> _Sayfa_
- - - - -

Osman Kamacı

Osman Kamacı

Mail: osmankamaci@hotmail.com

Başkanlık mı, Rejim Değişikliği mi?

Eğer okuduğumuz bir kitap bizi kafamıza vurulan bir darbe gibi sarsmıyorsa, niye okumaya zahmet edelim ki?  Bu söz Alman edebiyatının önde gelen yazarlarından Franz Kafka'ya aittir. Üstadın bu söylemi Kitap okumayı bir yaşam biçimi haline getirenler için matematiksel bir doğrudur. Bu söz de nereden çıkı diyecek olursak, hemen söyleyeyim.

Okumaya çok meraklı biriyim ve fırsat buldukça İstanbul'da düzenlenen hemen hemen bütün Kitap ve kitaplarla ilgili fuar ve etkinliklere katılır, buralarda ilgimi çeken ve şahsen tanıyıp sevdiğim yazarlara ait eserleri ne var ne yok toplar, evimdeki kitaplığa taşımakta üşenmem. Hatta bazen işi o kadar abartırım ki, çılgınlık sınırına vardırdığım olur. Çoğu zaman bu kitap satın alma çılgınlığımın farkında olsam da, içimdeki o ''daha çok al, daha çok al,, dürtüye yenik düşüyor ve cebimdeki son kuruşa kadar çanta çanta kitaplar aldığım olur. Bu durum bir alışkanlık ritüelinin kişi veya kişiler üzerindeki yer etmişliğin duygusal gönül bağı oluşturması noktasıdır. Kimi ayakkabı, kimi yeni bir telefon ve kimi ise bir araba aldığında farklı fakat netice itibariyle aynı heyecan dalgasına yenik düşerken, benim alırken heyecan duyduğum tek ve en önemli şey, en sevdiğim yazarlara ait en son çıkan kitaplara ulaşmaktır. Kitap okumak bir gönül işidir… Bir sevdadır… Kapağını açtığınızda zihninizin derinliklerine nüfuz eden olağanüstü kurgu ve olaylar zincirine kilitleniyor, iz düşümlerini kovalama çabası içine giriyorsunuz. O kadar vefakâr ve düşünsel olgunluktalar ki, satır aralarında sevgi, aşk, ironi, nefret, ihtiras ve ihanet gibi kavramları cömertçe hafızanıza yer ederek, heyecan katsayınızın belli bir derinliğe demir atmasını sağlayan araçtır. Her kitap, yeni bir hikâye, yeni bir aksiyon ve en önemlisi yeni bir öğretinin ayak sesidir. Hikâyeler kahramanlarıyla bütünleşir, diyaloglarda kendini yaşarsın. Kimi zaman tatlı bir tebessümle karşılar, kimi zamansa iç buran hardali tatlara sürüklenir, saplanır kalırsın. Ve heyecanla hikâyenin sonuna odaklanır, olayların bir an önce beynin ve ruhunun emrettiği gibi neticelenmesi evhamına kapılırsın. Ancak bazı hikâyelerde son sayfayı çevirmenle birlikte hüsran dalgasına yenik düşmekten kurtulamazsınız.

- - - - -

> _Ham veri_
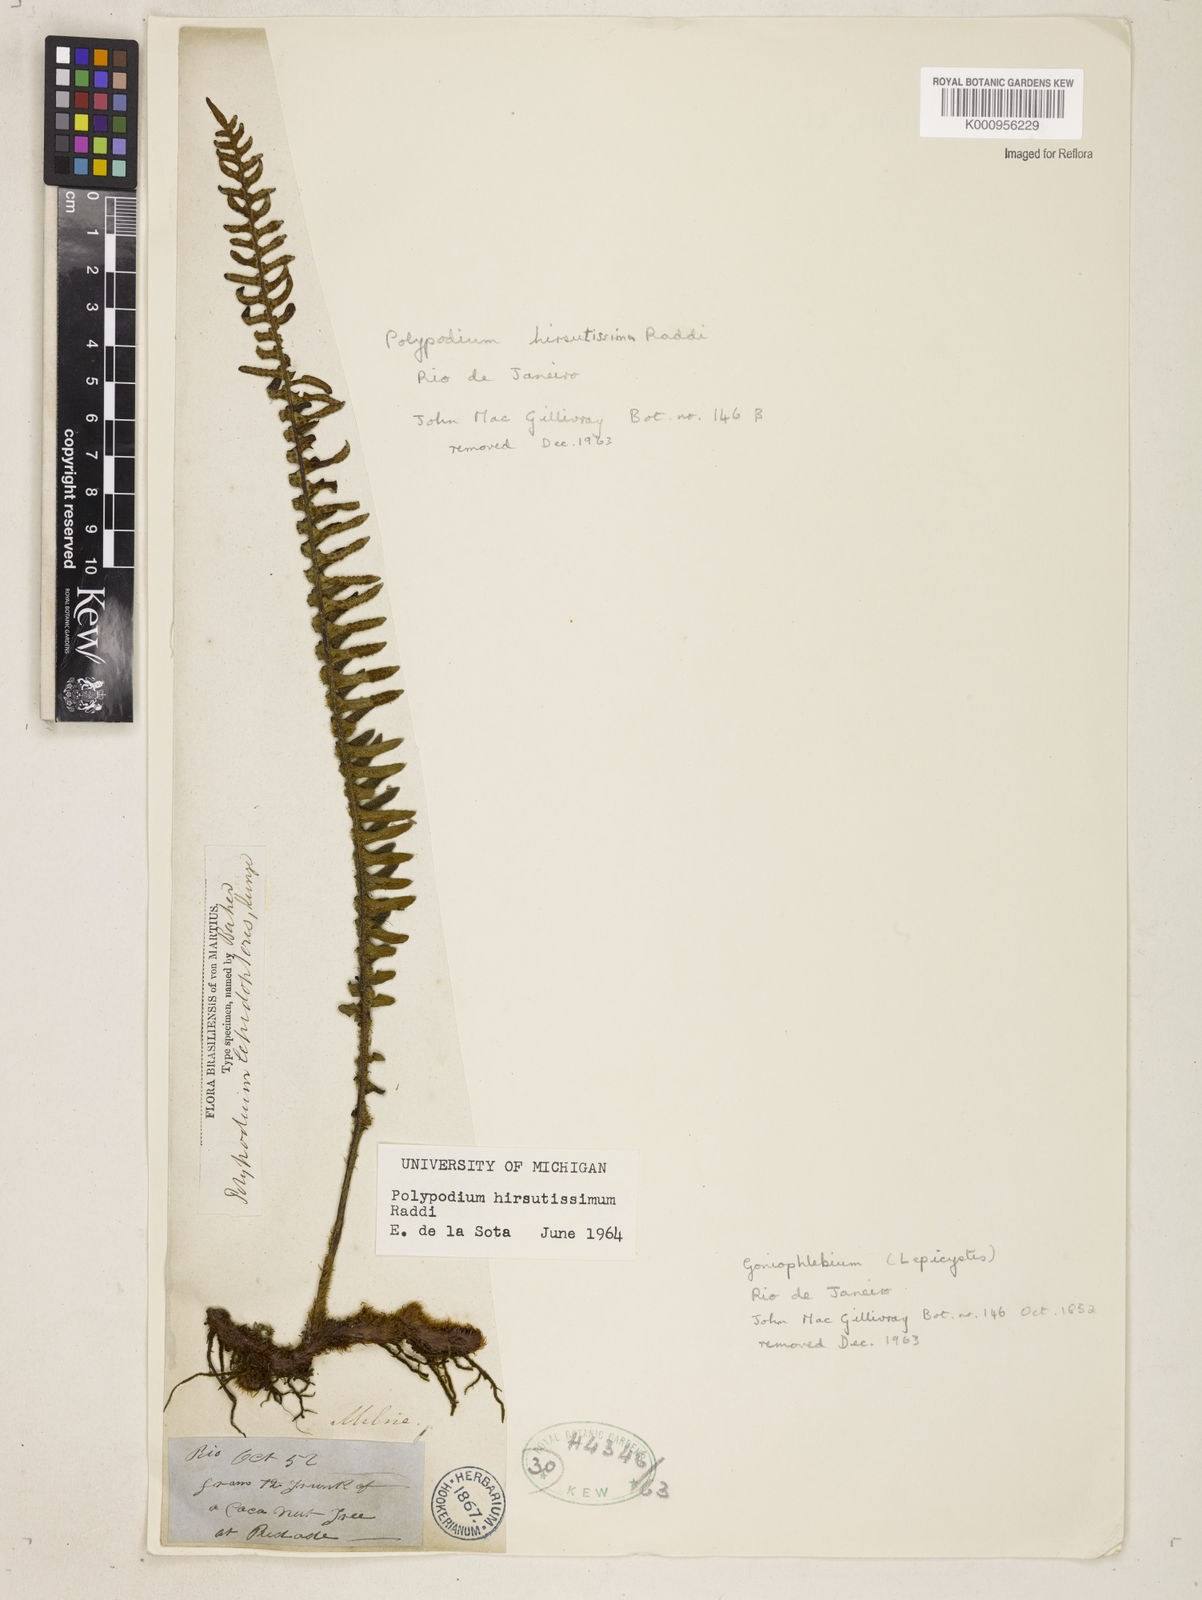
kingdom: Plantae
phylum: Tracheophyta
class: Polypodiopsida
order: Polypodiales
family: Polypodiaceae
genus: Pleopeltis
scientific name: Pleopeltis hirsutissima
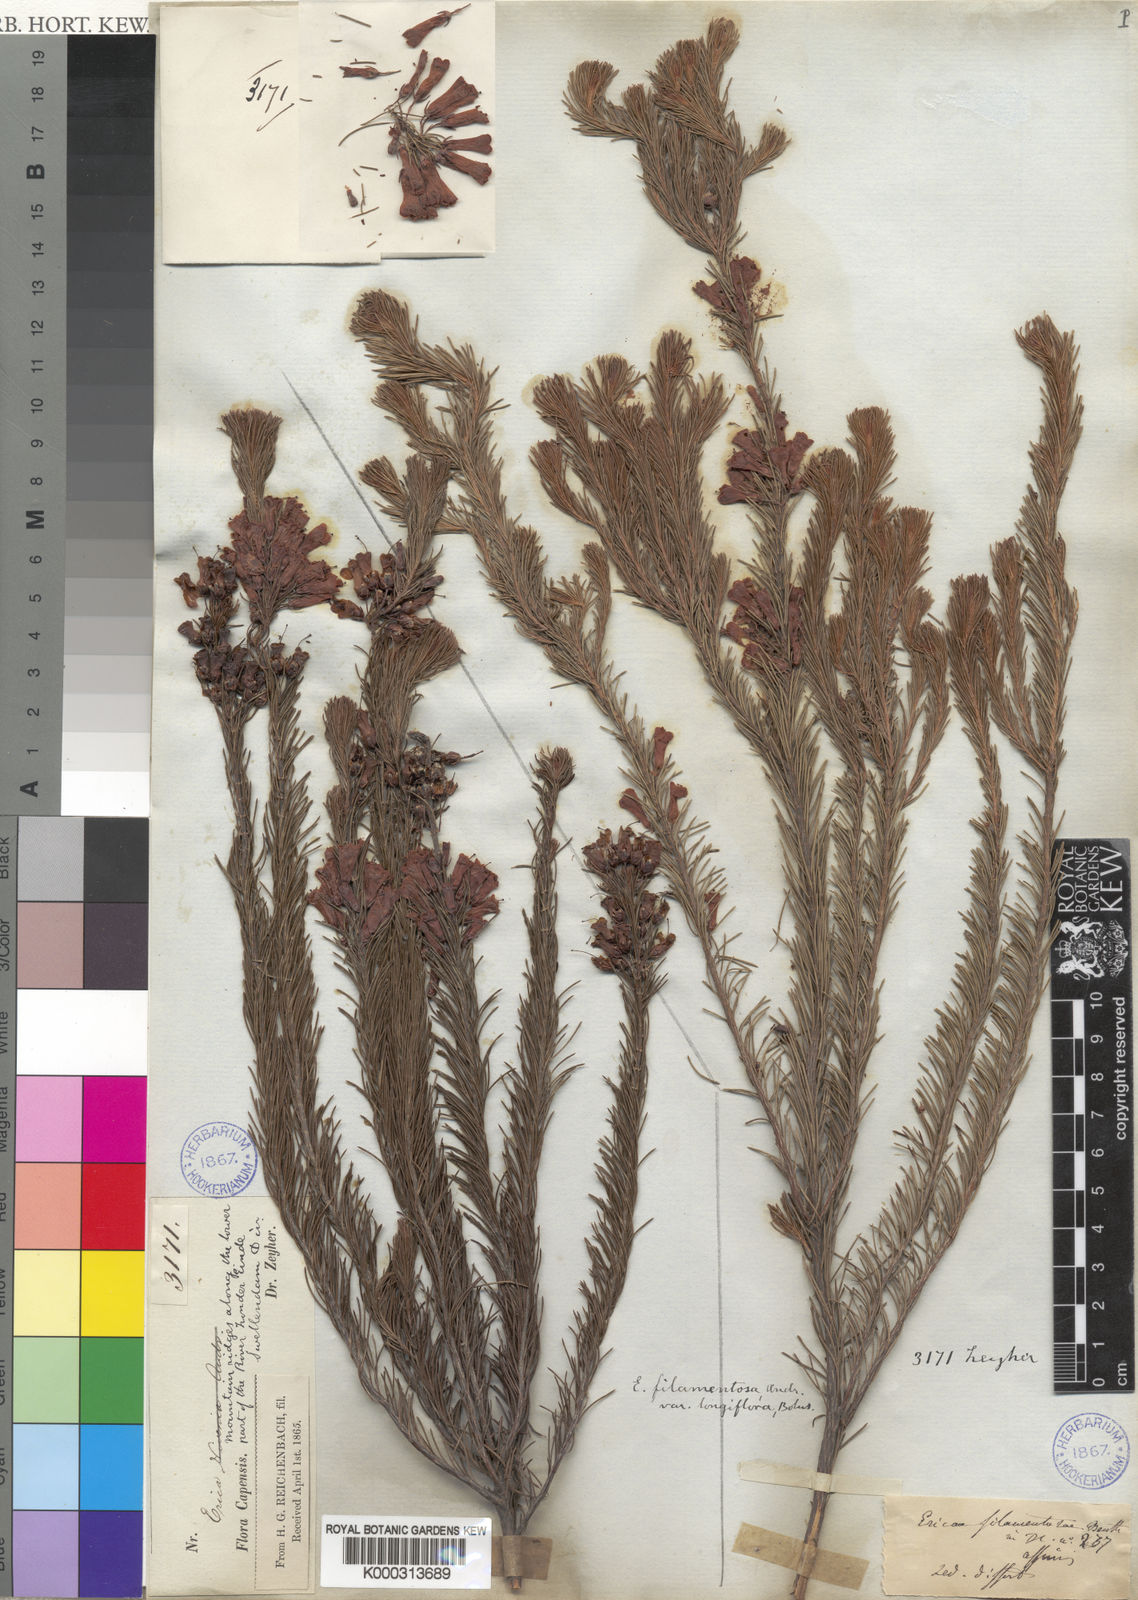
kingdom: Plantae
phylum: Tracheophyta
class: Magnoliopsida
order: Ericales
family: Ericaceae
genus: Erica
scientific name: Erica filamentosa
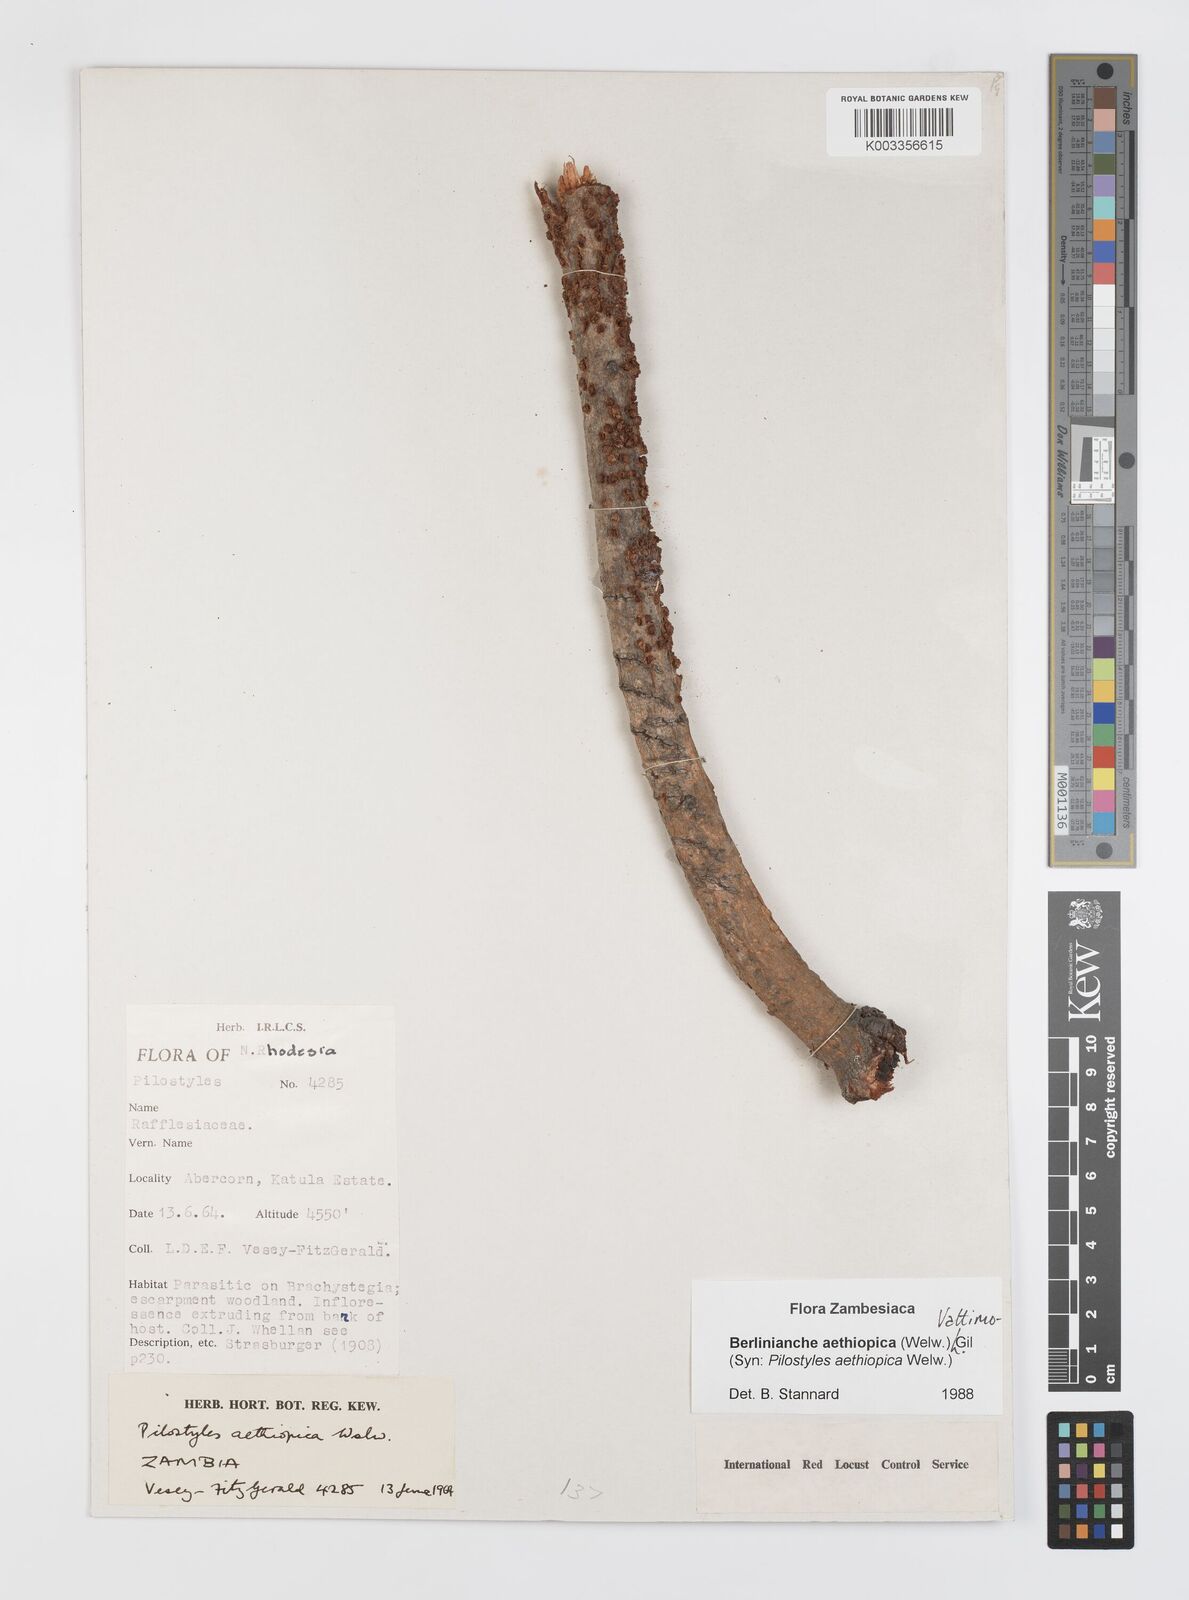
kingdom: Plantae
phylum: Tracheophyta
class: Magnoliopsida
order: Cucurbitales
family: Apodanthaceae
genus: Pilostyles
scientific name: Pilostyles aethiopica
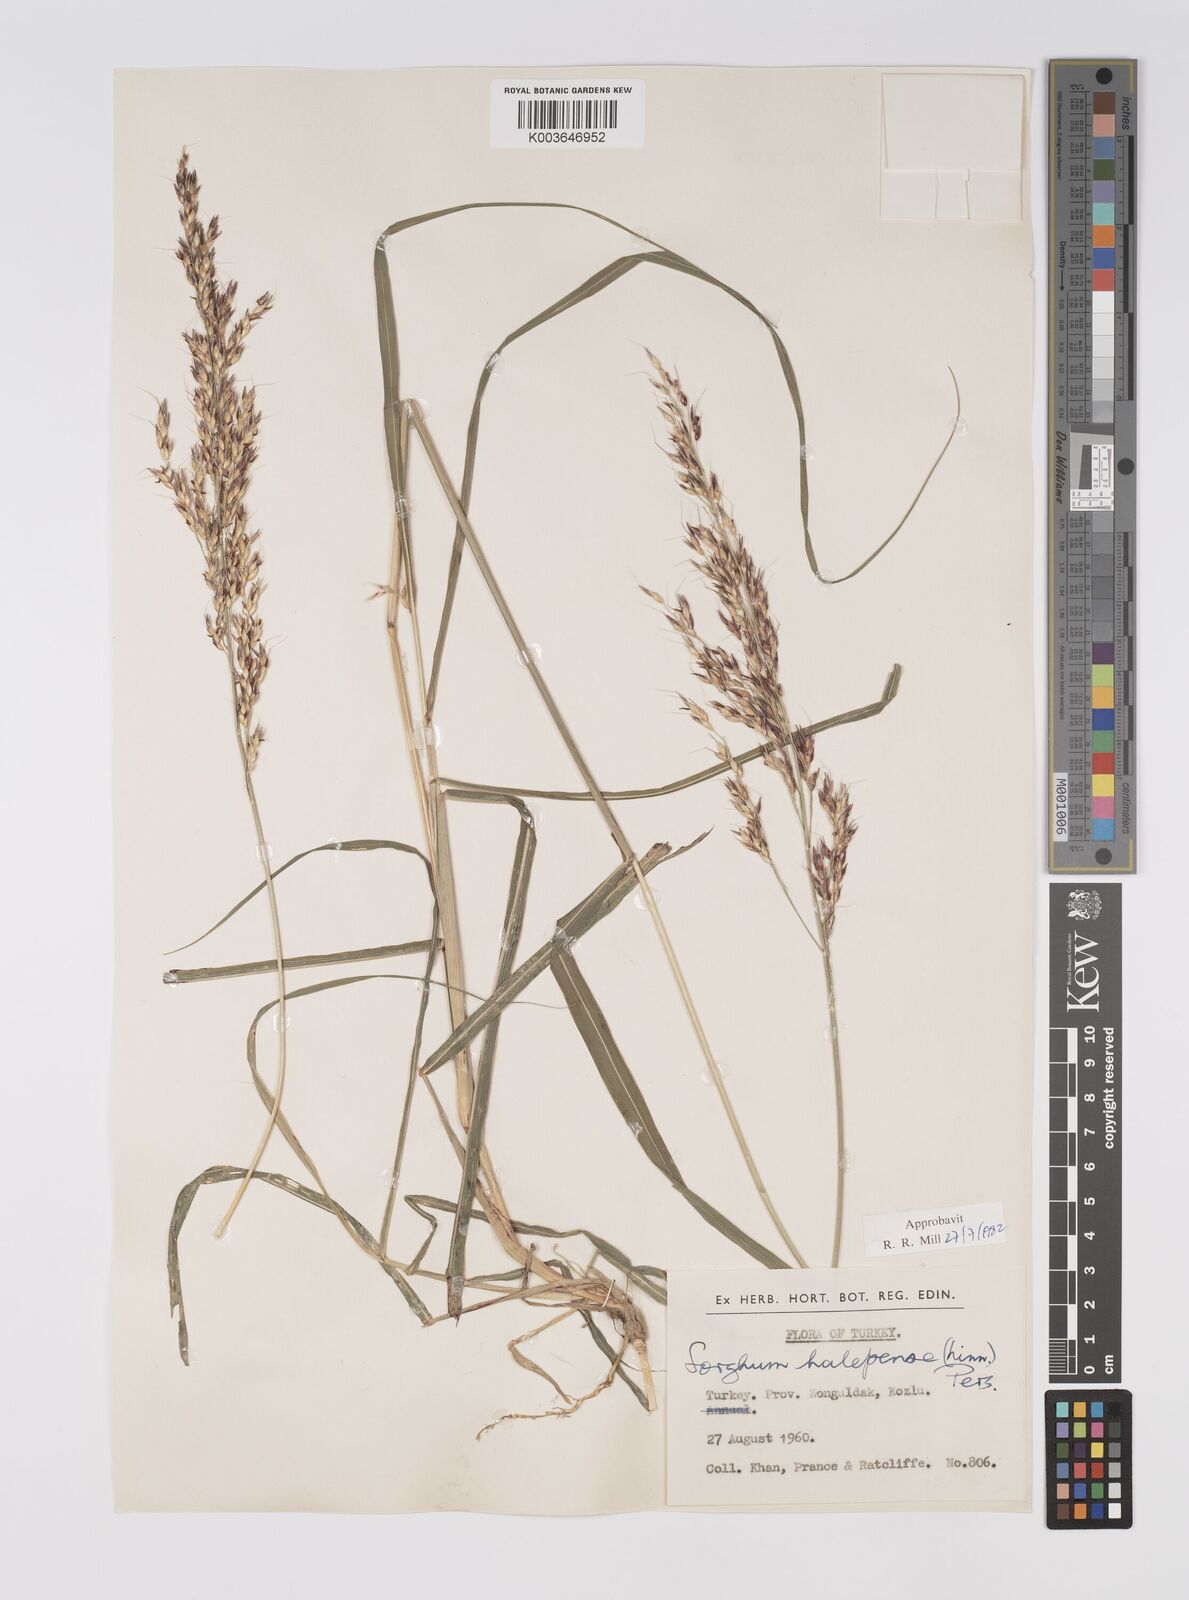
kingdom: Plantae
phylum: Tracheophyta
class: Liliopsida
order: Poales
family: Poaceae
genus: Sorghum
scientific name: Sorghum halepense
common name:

- - - - -

> _Verilen görev 1_
Kitap okuma üzerine yazıya göre Franz Kafka hangi edebiyatın önde gelen yazarlarındandır?
> _Verilen görev 2_
Kitap okuma üzerine yazıda "Başkanlık mı, Rejim" ile "olursak, hemen söyleyeyim." arasındaki bölümü, bu ifadeler de dahil olmak üzere, "darbe" yerine "yumruk" koyarak güncelle.
Bu malzemenin metinle bir ilgisi yoktur.

> _Eksiksiz yanıt 1_
Alman edebiyatının.

> _Eksiksiz yanıt 2_
Başkanlık mı, Rejim Değişikliği mi?

Eğer okuduğumuz bir kitap bizi kafamıza vurulan bir yumruk gibi sarsmıyorsa, niye okumaya zahmet edelim ki?  Bu söz Alman edebiyatının önde gelen yazarlarından Franz Kafka'ya aittir. Üstadın bu söylemi Kitap okumayı bir yaşam biçimi haline getirenler için matematiksel bir doğrudur. Bu söz de nereden çıkı diyecek olursak, hemen söyleyeyim.